Referring to the The Satanic Verses, Rushdie said that he did not believe that a book had the power to offend. "Conservative Muslim leaders had not liked any of my books. So I expected them not to like it. And my view was, 'So what?' It's not compulsory to read a novel. If you don't want to read a book, don't read it. If you start reading a book and you don't like it, you always have the option of shutting it and at this point it loses its capacity to offend you."
He added that many of those involved in protests over the book, in which copies were burned in the streets of Bradford, now regretted it. "One of the few things that I thought was cause for optimism, if you like, was that when it was the 20th anniversary of the Bradford book-burning and all that, British newspapers interviewed a lot of the people who back in the day were involved in organising those things.
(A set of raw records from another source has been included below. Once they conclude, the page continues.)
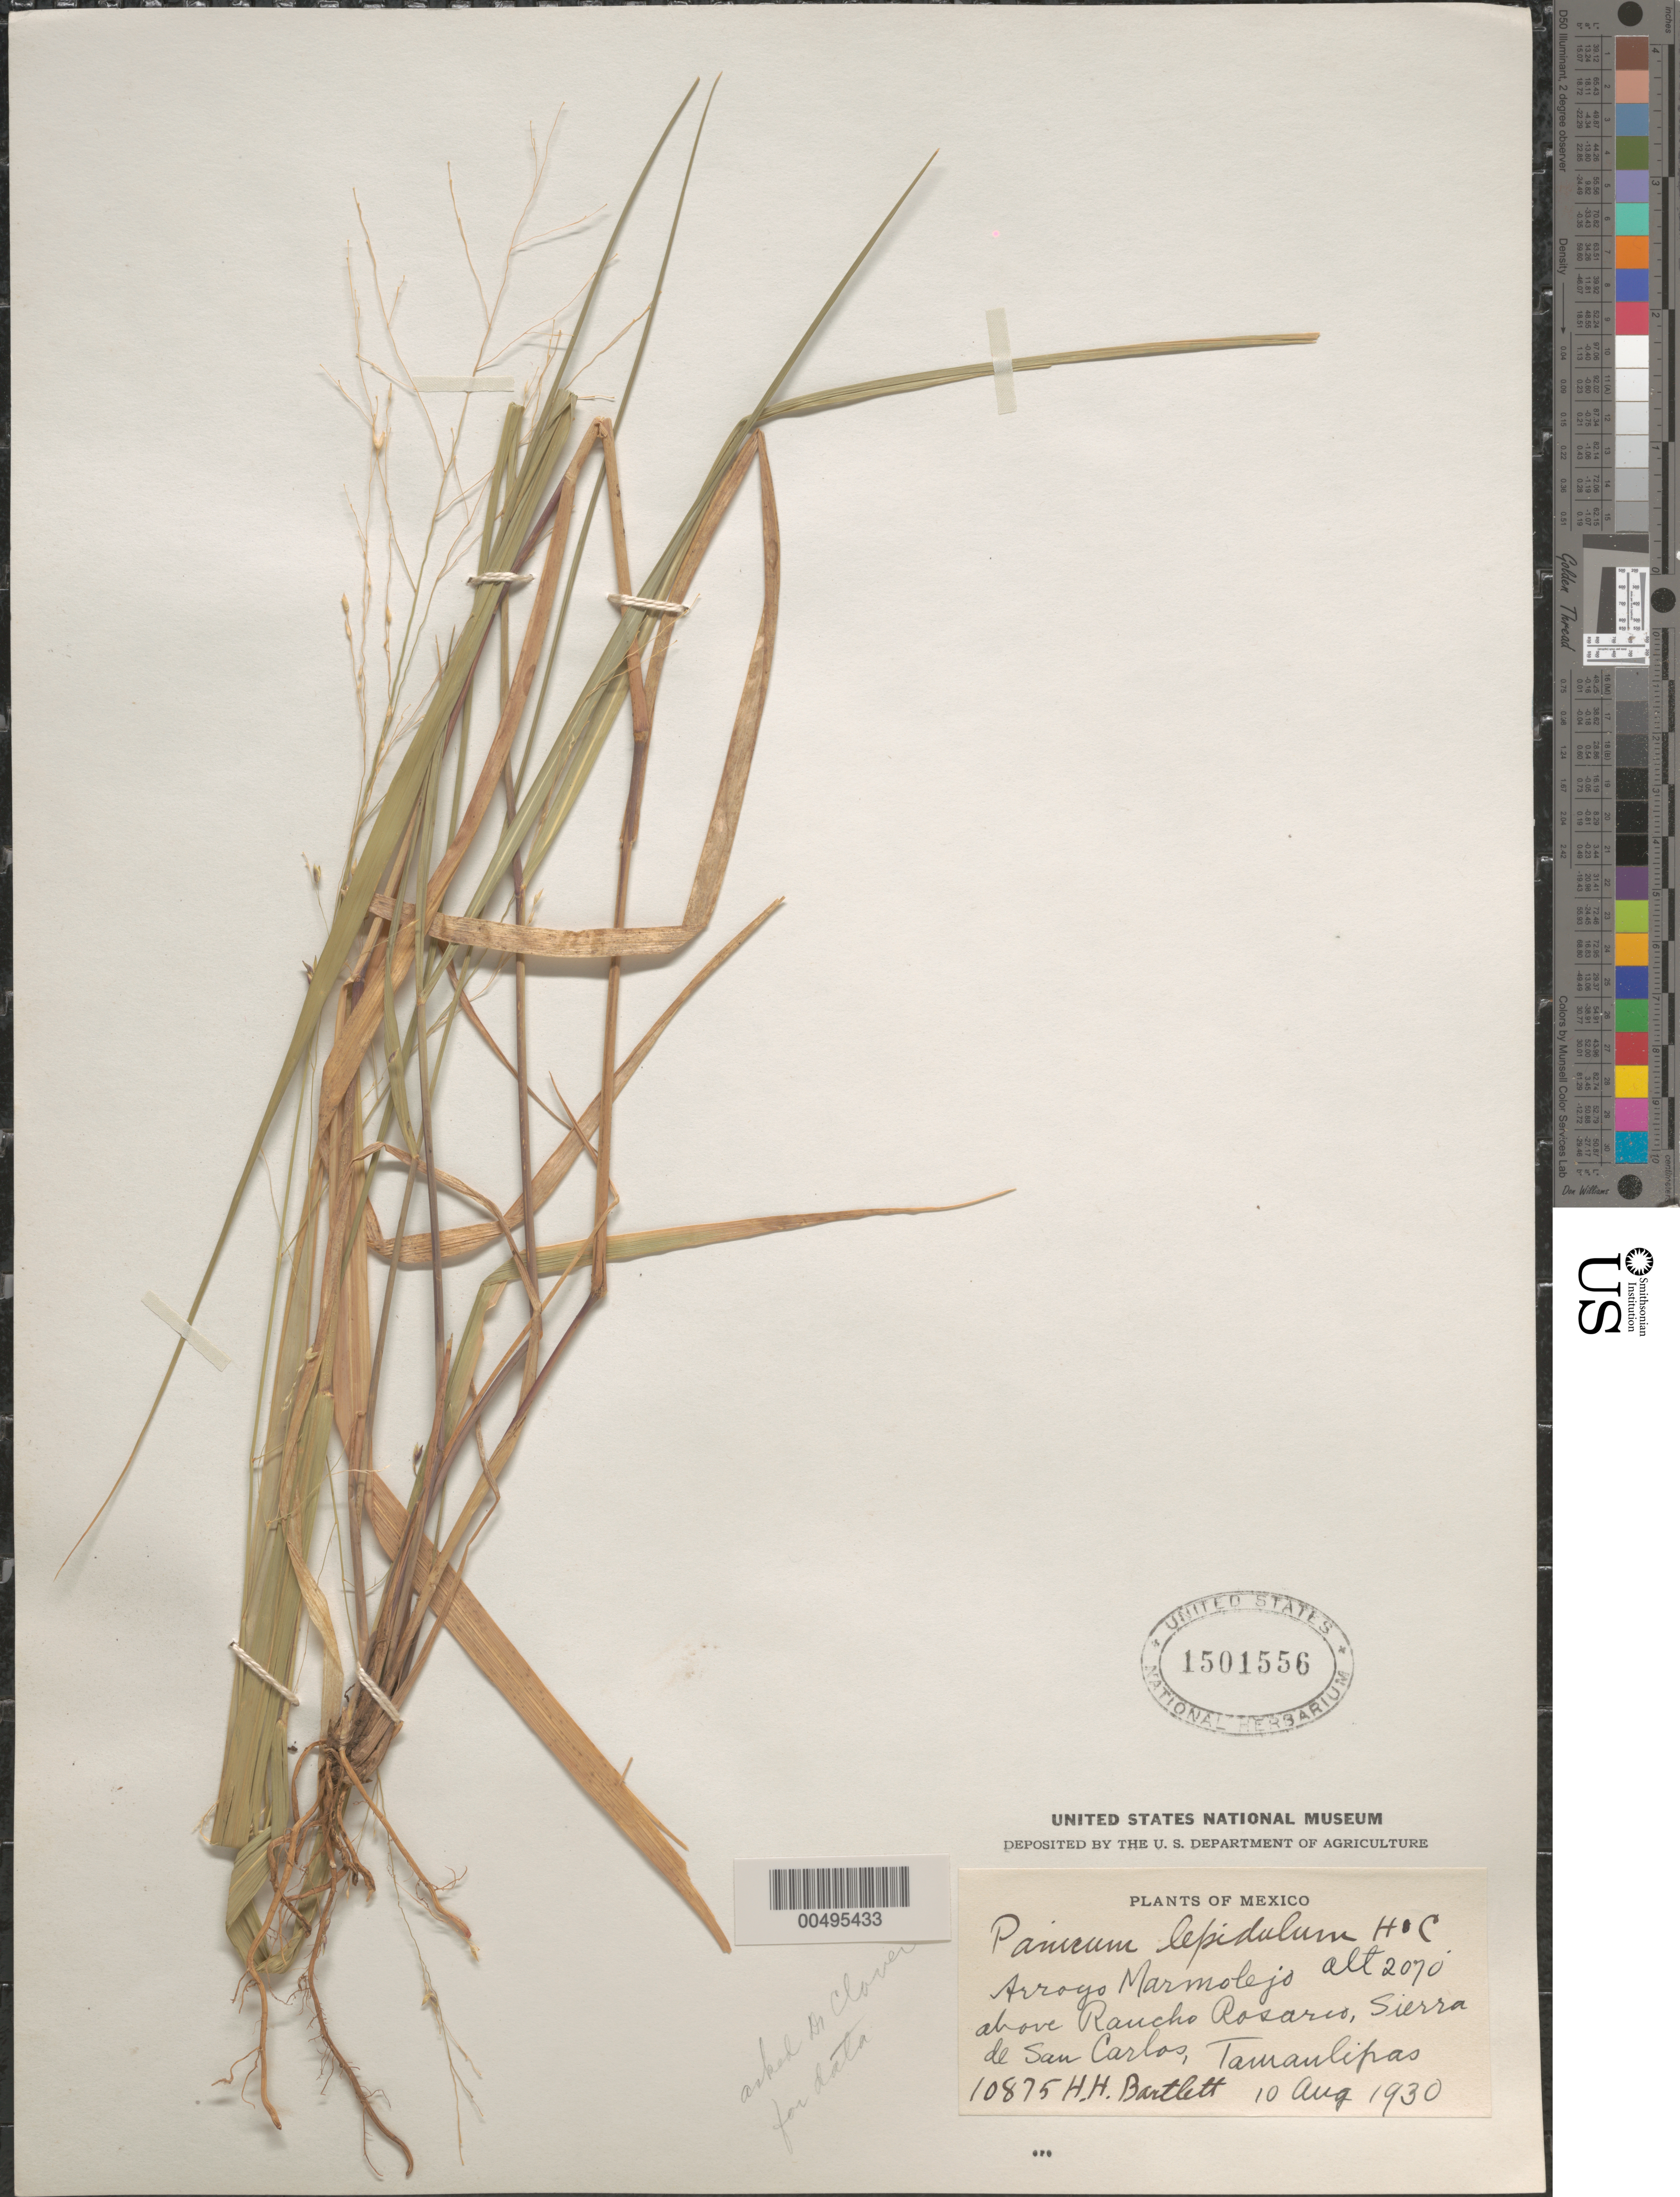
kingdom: Plantae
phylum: Tracheophyta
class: Liliopsida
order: Poales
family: Poaceae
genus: Panicum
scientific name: Panicum lepidulum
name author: Hitchc. & Chase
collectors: H. H. Bartlett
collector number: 10875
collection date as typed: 10 Aug 1930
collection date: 1930-08-10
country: Mexico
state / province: Tamaulipas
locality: Arroyo Marmolejo, above Rancho Rosario, Sierra de San Carlos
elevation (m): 631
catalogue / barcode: US 1501556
Everybody that was interviewed regretted it. Some of them regretted because they thought it was tactically bad. That it had backfired and hadn't got them the results that they wanted. Some of them accepted the free speech argument. But what was interesting was that they all said, 'We wouldn't want to do something like that again.'"
The author also talked at length about having dinner with Thomas Pynchon, the world's most famous literary recluse. Rushdie was invited to dine with Pynchon after he wrote a review of the latter's 1990 novel Vineland in The New York Times.
"Thomas Pynchon looks exactly like Thomas Pynchon should. He's very tall and he wears lumberjack shirts and blue jeans." Although the two authors enjoyed "a very long, very affable evening" together, eating and talking until 3am, they have not seen each other since, he said.